Наталья Калинина - Малиновый запах надежды
И все сомнения в том, что анонимное послание было адресовано не мне, исчезли, стоило мне поднять упавший листок, который на самом деле оказался некачественной фотографией. Фотографией со студенческого концерта Тима и его группы.
IV
В эту ночь я легла спать почти под утро. Обнаружив в конверте фотографию, позвонила в соседскую дверь и, конечно же, разбудила Лейлу и ее семейство. Мне открыл Сергей с таким выражением на заспанном лице, что и сомнения не возникло в том, что сейчас он отнюдь не ласковым тоном выскажет все, что думает по поводу ночных визитов. Но Лейла, выглянув из-за плеча мужа, молча отстранила его, уже набравшего в легкие воздуха для гневной тирады, и вышла ко мне:
– Что случилось, Саша?
Я молча протянула ей записку и фотографию. Подруга прочитала одно-единственное слово, посмотрела на снимок и кивнула в сторону моей двери:
– Пойдем.
А затем оглянулась на мужа:
– Сережа, ложись спать. Я скоро вернусь, не волнуйся.
Мы вошли в мою квартиру. Я задержалась в коридоре, снимая плащ и туфли, а Лейла сразу же отправилась на кухню. Когда я туда вошла, подруга уже успела поставить чайник и, сидя за столом, внимательно рассматривала снимок.
– Мне это подкинули сегодня, – сказала я и достала из шкафчика две чашки. – А еще утром в почтовом ящике я нашла другую записку, только выкинула ее, потому что показалась она мне бессмысленной, никому конкретно не адресованной. В ней было всего два слова: «Забыла уже?»
Подруга кивнула и, задумчиво вертя снимок в руках, спросила:
– Этот человек с фотографии много значил для тебя?

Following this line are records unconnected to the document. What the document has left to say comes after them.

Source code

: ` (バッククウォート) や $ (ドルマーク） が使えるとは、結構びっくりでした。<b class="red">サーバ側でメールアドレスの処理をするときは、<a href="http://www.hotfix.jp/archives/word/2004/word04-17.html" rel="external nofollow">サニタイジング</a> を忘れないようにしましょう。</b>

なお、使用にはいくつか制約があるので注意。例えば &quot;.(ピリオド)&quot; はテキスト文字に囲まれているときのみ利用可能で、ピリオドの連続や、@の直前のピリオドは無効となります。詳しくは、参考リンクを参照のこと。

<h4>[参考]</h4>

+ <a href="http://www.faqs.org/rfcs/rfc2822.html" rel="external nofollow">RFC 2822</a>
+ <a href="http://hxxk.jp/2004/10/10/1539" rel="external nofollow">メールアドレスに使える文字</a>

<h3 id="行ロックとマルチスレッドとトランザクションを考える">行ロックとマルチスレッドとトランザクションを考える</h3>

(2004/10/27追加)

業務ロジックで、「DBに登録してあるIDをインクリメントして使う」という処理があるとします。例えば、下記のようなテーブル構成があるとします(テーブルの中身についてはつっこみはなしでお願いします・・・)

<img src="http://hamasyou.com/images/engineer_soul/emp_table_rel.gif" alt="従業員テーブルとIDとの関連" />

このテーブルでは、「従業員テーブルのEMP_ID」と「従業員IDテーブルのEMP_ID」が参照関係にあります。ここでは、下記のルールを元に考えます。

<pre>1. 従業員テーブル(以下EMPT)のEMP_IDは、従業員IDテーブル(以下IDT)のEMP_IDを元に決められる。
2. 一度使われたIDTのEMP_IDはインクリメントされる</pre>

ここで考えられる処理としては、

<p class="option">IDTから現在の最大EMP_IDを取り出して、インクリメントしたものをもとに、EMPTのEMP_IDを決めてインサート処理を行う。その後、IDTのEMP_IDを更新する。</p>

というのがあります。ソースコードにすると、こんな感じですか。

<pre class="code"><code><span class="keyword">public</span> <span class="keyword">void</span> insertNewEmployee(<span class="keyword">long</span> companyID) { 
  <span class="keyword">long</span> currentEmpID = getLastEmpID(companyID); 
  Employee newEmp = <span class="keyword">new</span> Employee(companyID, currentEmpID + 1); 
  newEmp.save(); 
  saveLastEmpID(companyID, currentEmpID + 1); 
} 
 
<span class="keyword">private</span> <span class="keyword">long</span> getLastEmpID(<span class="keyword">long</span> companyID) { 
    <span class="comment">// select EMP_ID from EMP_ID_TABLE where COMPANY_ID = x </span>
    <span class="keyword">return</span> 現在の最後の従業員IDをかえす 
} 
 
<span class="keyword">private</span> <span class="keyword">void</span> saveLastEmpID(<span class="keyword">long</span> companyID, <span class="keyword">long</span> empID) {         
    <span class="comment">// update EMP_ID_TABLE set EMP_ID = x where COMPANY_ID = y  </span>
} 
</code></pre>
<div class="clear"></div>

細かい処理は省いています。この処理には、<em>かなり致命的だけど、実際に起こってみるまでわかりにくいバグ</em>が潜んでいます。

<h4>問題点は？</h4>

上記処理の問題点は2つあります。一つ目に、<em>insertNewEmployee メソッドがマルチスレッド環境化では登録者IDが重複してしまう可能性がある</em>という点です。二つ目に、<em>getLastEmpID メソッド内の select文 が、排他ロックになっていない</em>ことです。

Я сделала глубокий вдох, как перед прыжком в воду, и на выдохе произнесла:
– Да. И значит до сих пор.
– Что с ним случилось? Снимок какой-то... холодный, будто...
– Он умер, – подтвердила я ее догадки. Фраза далась на удивление легко. – Ты увидела это по фотографии?
– Почувствовала. К сожалению, я не умею видеть по фотографиям, как моя бабушка, – со вздохом ответила Лейла и аккуратно, будто святыню, положила снимок на стол. – Не передался мне ее талант. Я лучше разбираюсь в картах. Но сейчас мне показалось, будто с парнем на фотографии что-то не то. Это необязательно должна быть физическая смерть. Человек может быть мертвым духовно – спиться, стать наркоманом, опуститься. Или находиться в коме, болеть онкологией. Понимаешь? Но раз ты говоришь, что он умер...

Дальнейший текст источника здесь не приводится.